Manchmal hilft nur noch eine Flasche Rotwein. AfD-Chef Tino Chrupalla hat Ärger an allen Fronten – und entkorkte am Dienstagabend, wie man in der «Bild-Zeitung» sehen kann, eine schöne Flasche. In seinem Bundestags-Büro. Aus Frust.
Da ist einerseits Maximilian Krah. Er ist AfD-Spitzenkandidat für die Europawahl. Krah hat sehr gute Verbindungen zu den rechtsextremen Kreisen der AfD, in Äusserungen über Migration oder die EU gibt er sich sehr, sehr unzimperlich. Seine Sätze schafften es sogar in ein Gutachten des Verfassungsschutzes. Krah beschäftigte auch einen Mitarbeiter aus Dresden, Jian G., der nun verhaftet wurde – wegen «geheimdienstlicher Agententätigkeit» für China. Ein mutmasslicher Spion also, der das Europa-Parlament ausspähte, News aus dem Herzen der EU-Demokratie nach Peking funkte. Dennoch wird Krah Spitzenkandidat bleiben – doch Parteichef Chrupalla ist sichtlich verärgert, zitierte Krah sofort nach Berlin zum Gespräch.
Chrupalla ist verärgert
Und dann ist da noch Petr Bystron. Der AfD-Bundestagsabgeordnete soll Geld aus Russland angenommen haben – mutmasslich für Propagandadienste für Putins Regime. Auch hier wird ermittelt. Laut Geheimdienstquellen gibt es Tonbänder, welche die Verhandlungen dokumentieren – inklusive der Beschwerde Bystrons, man möge ihm das Bargeld doch künftig in kleineren Scheinen übergeben, mit 200er-Noten könne man ja nirgends bezahlen, nicht an der Tankstelle, nicht im Supermarkt.
Krah und Bystron, die zwei Kummerbuben Chrupallas. Die Partei, die vorgibt, sich für die Belange Deutschlands einzusetzen und damit nicht nur Grenzen des Geschmacks, sondern auch jene der Moral und im Fall einiger Exponenten auch Gesetze überschreitet, jene Partei also steht im Verdacht, mit fremden Mächten zusammenzuarbeiten und damit gegen Deutschland zu agieren. Das ist schlecht für die Klientel.
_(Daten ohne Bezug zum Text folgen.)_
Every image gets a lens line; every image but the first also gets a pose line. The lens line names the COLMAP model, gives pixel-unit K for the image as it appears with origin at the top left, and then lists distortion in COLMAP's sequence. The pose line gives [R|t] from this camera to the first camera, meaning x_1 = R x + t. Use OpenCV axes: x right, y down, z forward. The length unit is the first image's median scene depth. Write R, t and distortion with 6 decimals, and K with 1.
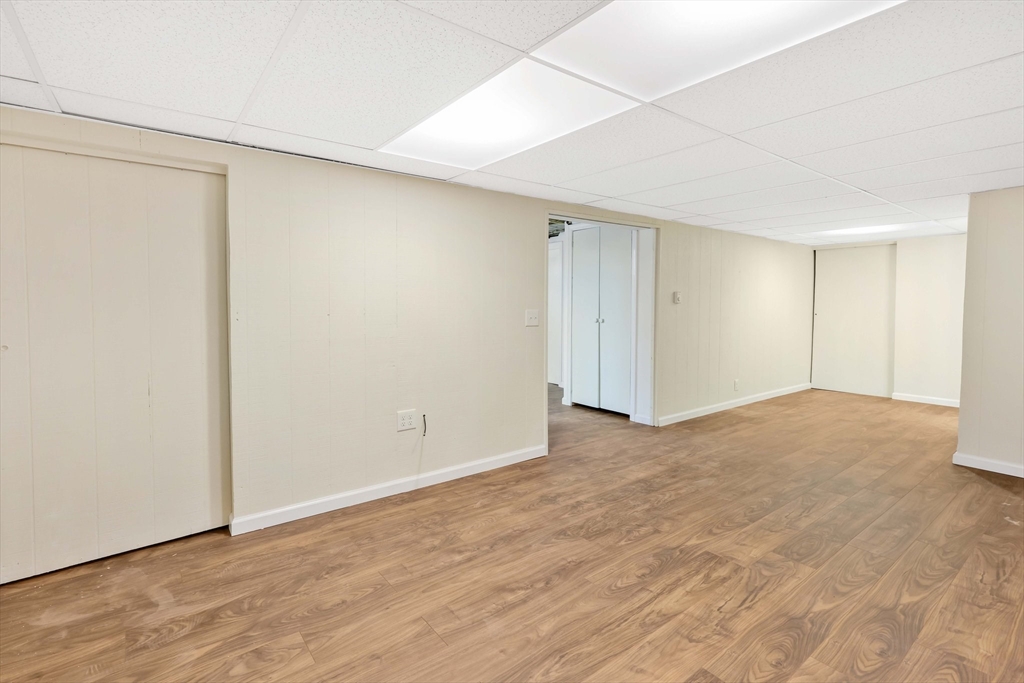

Das spürt auch Chrupalla. An Medienkonferenzen ist er nie um eine ruppige Antwort verlegen («Das geht sie einen feuchten Kehricht an», sagte er schon auf Journalistenfragen). Doch jetzt gibt er sich schmallippig.
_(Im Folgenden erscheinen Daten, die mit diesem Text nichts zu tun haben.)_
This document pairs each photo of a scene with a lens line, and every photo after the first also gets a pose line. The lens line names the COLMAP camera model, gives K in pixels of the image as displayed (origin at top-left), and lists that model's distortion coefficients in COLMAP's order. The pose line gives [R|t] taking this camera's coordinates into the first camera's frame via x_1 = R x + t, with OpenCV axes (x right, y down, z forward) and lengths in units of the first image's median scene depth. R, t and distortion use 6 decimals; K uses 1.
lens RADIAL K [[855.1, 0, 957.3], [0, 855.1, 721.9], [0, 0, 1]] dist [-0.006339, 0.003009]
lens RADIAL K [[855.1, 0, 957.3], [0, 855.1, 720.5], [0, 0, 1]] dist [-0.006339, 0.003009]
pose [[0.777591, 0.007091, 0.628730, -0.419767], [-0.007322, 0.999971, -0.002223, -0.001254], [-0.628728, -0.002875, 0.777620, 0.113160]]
Für die AfD ist der Verfassungsschutz keine grosse Sache
Wohl in jeder anderen Partei, die im Bundestag vertreten ist, würden die Skandale zu Rücktritten führen, aus demokratischer Tradition, Checks and Balances. Die AfD-Leute geben sich zwar reuig, sie riechen den Ärger – aber politische Konsequenzen? Nö.
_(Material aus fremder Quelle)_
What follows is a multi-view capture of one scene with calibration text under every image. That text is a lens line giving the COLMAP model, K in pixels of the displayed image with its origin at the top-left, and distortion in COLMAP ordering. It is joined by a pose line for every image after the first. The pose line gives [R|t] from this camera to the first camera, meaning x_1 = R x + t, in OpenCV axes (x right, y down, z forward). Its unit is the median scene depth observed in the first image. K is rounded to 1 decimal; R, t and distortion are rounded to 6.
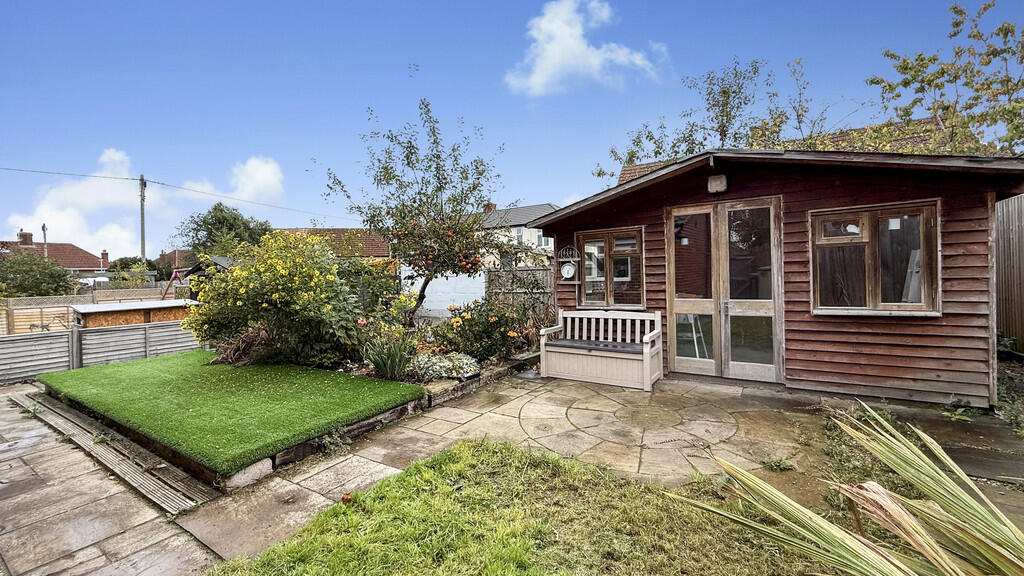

Wohl auch weil sie wissen: Grosse Teile der AfD-Basis interessiert schon lange nicht mehr, dass Beamte des Verfassungsschutzes die AfD beobachten und in Teilen als rechtsextrem einstufen. Dass Experten warnen oder Journalisten rechtsextreme Netzwerke aufdecken, zu denen AfD-Leute Kontakte pflegen. Die AfD-Welt besteht aus dem Messenger Telegram, aus Tiktok, aus Youtube-Kanälen oder Szene-Zeitungen. «Systemmedien» verdrehten sowieso alles, heisst es, man ruft: «Lügenpresse!». Es ist eine abgekoppelte Welt, wie man sie auch bei Sekten beobachten kann.
Nach der Europawahl im Juni stehen im September im Osten Deutschlands Landtagswahlen an. Vielleicht verursachen die jetzigen Skandale eine kleine Delle in der AfD-Performance – doch marginalisieren werden sie die AfD nicht. Höchstens bremsen sie das Wachstum in bürgerliche Schichten hinein. Aber die Hardcore-AfDler werden der Partei treu bleiben. Parteichef Chrupalla wird Gelegenheiten haben, wieder eine Flasche zu öffnen. Diesmal aber nicht aus Frust.